Task list:
1 > Please sum up the comment thread in two sentences.
2 > Reproduce part of the comment thread word for word: begin at the words "The initial leader" and stop after "number of controllers).".

Quoted text:

────────

Comments (12)
/assign @skonto
from serving.
failed run here: https://prow.knative.dev/view/gs/knative-prow/logs/nightly_serving_main_periodic/1793933717098467328
(in case you need logs)
from serving.
@dprotaso
The failed run prints the following before timing out:
ha.go:92: WaitForNewLeaders[controller] still see intersection: map[controller-d476b879b-hdtwr:{}]
It seems that there are enough new leaders (first check passes) but an old lease is not deleted, although we delete all the old pods one by one.
The initial leader set (old) is:
controller_test.go:53: Got initial leader set: map[controller-d476b879b-6vpsg:{} controller-d476b879b-8jbrb:{} controller-d476b879b-hdtwr:{} controller-d476b879b-pmlmc:{}]
Wrt the number of controllers each time we enable a feature related to net-certmanager-reconciler we make sure we disable it after the corresponding tests are done. Also we restart the controller pod. I think an exception to that is https
tests where we run all tests end to end with https enabled (to be precise there we could increase the number of controllers).
Here were care about the regular run and it does not seem to be related as we have enough leaders (due to leases being equally enough). I think the question is if have old leases staying around (eg due to the new reconciler).

────────

Stored data:
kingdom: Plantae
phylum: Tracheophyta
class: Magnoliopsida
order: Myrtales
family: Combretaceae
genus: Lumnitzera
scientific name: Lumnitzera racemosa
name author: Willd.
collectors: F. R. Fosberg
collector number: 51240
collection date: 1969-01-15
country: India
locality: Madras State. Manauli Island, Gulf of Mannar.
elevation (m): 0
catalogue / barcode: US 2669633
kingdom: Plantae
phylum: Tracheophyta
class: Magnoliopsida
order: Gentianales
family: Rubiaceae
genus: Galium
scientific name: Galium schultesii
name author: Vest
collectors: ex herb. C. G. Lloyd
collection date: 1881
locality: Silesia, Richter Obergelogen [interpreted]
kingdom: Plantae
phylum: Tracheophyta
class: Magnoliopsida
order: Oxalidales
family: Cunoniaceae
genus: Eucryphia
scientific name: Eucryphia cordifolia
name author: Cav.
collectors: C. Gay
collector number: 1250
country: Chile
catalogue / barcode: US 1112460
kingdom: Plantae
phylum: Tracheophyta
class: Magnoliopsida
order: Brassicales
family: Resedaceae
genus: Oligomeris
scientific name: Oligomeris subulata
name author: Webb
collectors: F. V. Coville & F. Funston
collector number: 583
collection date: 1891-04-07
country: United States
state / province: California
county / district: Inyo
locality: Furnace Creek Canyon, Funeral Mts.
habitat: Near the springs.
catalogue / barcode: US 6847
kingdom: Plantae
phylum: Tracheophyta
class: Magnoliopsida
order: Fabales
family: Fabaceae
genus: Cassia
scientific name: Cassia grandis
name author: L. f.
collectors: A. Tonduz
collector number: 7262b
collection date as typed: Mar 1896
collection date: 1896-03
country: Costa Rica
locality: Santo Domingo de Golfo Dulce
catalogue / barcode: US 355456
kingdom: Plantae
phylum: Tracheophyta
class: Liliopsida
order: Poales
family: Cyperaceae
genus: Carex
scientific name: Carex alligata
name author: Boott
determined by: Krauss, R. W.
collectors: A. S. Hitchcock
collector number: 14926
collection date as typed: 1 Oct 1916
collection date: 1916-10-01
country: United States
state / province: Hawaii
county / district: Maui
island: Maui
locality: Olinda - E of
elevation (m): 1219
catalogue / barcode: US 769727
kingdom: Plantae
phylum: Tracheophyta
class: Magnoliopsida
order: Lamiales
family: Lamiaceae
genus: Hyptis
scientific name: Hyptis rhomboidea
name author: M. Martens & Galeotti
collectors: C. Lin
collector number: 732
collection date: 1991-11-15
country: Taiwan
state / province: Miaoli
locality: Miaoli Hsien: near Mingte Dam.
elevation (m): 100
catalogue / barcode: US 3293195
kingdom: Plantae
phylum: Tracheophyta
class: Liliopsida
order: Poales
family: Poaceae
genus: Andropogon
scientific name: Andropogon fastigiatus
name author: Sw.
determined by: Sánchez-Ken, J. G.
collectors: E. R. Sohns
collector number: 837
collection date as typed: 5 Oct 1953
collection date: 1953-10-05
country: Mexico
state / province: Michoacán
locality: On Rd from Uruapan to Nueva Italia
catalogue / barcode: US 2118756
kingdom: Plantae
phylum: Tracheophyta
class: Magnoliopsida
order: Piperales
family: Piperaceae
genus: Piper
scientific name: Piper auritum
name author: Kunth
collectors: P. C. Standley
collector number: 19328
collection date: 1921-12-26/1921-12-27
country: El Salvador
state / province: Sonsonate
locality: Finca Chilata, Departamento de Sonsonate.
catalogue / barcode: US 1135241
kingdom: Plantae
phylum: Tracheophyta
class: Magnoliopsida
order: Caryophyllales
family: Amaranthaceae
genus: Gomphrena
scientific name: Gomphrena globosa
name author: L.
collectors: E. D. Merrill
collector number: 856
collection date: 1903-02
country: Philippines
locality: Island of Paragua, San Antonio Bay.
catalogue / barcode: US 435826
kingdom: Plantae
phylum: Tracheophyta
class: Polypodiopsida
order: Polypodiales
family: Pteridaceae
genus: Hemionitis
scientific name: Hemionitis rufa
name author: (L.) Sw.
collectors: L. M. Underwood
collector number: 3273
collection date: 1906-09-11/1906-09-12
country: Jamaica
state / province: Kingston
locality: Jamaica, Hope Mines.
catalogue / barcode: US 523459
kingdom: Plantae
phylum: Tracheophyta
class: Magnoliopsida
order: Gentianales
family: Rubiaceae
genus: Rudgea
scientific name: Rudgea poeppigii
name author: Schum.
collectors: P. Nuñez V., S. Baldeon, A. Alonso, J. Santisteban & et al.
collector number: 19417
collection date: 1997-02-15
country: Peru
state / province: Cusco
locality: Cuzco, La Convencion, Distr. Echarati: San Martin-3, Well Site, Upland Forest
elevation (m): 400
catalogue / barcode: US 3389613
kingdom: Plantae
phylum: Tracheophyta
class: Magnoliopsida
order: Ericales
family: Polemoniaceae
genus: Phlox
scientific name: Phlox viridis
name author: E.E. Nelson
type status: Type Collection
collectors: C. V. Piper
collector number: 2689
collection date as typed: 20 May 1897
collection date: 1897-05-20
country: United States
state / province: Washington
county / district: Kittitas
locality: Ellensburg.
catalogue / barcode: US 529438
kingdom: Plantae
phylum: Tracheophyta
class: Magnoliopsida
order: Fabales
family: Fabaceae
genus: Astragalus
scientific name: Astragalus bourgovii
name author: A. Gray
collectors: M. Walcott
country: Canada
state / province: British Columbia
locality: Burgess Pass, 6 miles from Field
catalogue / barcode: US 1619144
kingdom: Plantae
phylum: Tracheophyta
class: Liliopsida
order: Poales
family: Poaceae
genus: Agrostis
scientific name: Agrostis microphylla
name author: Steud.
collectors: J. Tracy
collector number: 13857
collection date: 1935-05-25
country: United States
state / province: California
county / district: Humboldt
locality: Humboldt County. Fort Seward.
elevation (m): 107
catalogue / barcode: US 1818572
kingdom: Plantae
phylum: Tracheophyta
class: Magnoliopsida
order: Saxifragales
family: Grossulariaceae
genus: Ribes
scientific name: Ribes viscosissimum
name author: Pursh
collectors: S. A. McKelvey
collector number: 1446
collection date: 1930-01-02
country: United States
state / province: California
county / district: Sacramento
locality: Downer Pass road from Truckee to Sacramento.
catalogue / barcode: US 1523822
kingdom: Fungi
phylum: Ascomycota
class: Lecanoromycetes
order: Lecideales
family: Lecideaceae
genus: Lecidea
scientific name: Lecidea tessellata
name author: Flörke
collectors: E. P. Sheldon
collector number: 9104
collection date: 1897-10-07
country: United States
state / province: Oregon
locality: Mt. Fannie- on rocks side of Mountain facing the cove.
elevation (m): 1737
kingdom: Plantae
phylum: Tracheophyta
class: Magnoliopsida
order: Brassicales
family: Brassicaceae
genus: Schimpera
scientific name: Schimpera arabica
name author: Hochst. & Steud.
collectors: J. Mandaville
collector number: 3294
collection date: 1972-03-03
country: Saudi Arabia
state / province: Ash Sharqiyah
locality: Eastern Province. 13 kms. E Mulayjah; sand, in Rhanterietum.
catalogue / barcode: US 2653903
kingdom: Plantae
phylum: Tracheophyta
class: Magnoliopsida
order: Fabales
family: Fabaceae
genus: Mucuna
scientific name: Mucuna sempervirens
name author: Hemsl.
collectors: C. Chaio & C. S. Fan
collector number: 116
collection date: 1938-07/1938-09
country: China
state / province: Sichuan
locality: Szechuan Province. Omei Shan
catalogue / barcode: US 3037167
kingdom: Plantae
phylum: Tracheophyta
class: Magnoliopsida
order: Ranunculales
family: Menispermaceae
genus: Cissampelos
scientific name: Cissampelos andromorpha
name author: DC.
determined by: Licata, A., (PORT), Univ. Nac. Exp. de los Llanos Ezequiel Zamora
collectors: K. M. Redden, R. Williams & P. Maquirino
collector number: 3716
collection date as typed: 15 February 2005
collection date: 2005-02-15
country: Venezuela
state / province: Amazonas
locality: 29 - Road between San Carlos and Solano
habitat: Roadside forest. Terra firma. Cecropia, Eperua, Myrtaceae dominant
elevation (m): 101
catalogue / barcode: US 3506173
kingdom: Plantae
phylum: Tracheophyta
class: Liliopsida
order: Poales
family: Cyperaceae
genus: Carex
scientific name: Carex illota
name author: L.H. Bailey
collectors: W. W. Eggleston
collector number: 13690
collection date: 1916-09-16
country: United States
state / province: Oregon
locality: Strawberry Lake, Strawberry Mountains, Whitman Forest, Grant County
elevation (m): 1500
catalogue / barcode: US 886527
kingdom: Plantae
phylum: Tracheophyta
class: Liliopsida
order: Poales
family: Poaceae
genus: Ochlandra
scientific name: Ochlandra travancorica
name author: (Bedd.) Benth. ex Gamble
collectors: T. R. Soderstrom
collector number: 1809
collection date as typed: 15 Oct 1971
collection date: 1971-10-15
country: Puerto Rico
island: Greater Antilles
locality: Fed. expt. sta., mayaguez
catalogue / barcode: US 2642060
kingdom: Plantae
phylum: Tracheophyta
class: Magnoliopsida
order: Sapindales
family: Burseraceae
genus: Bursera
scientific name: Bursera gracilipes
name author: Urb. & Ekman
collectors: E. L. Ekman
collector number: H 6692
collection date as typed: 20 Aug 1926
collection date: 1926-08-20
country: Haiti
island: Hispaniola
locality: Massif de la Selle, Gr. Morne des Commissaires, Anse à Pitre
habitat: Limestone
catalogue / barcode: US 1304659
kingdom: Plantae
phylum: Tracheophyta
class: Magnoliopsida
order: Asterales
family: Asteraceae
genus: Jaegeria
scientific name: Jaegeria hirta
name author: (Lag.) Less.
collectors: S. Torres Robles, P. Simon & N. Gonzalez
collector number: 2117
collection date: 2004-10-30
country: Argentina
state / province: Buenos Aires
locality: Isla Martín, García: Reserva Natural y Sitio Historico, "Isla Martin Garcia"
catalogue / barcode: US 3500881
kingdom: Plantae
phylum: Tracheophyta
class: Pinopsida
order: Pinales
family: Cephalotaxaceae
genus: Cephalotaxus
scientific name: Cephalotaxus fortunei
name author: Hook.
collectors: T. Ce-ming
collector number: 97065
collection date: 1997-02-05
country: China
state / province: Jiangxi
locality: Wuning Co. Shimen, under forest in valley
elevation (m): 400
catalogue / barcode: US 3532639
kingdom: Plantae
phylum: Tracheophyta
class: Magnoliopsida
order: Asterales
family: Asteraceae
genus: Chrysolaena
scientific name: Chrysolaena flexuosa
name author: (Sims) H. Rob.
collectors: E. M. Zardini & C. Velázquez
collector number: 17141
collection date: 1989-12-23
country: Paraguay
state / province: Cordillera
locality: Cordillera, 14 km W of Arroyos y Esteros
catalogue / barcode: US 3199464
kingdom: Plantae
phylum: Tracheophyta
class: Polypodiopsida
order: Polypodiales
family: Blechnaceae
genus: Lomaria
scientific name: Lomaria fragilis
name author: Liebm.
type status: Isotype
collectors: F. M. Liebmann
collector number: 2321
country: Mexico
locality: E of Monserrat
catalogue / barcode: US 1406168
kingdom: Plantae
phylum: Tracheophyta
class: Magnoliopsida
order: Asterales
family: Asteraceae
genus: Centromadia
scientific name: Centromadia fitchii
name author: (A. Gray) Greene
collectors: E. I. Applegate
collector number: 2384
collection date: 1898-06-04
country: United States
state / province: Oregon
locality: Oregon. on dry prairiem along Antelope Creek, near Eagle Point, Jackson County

────────

Responses to the tasks:
1 > A failed nightly serving run timed out while waiting for new leaders because an old lease for controller-d476b879b-hdtwr was still seen. Enough new leaders were found, so the open question is whether old leases stay around even though all the old pods are deleted one by one.

2 >
The initial leader set (old) is:
controller_test.go:53: Got initial leader set: map[controller-d476b879b-6vpsg:{} controller-d476b879b-8jbrb:{} controller-d476b879b-hdtwr:{} controller-d476b879b-pmlmc:{}]
Wrt the number of controllers each time we enable a feature related to net-certmanager-reconciler we make sure we disable it after the corresponding tests are done. Also we restart the controller pod. I think an exception to that is https
tests where we run all tests end to end with https enabled (to be precise there we could increase the number of controllers).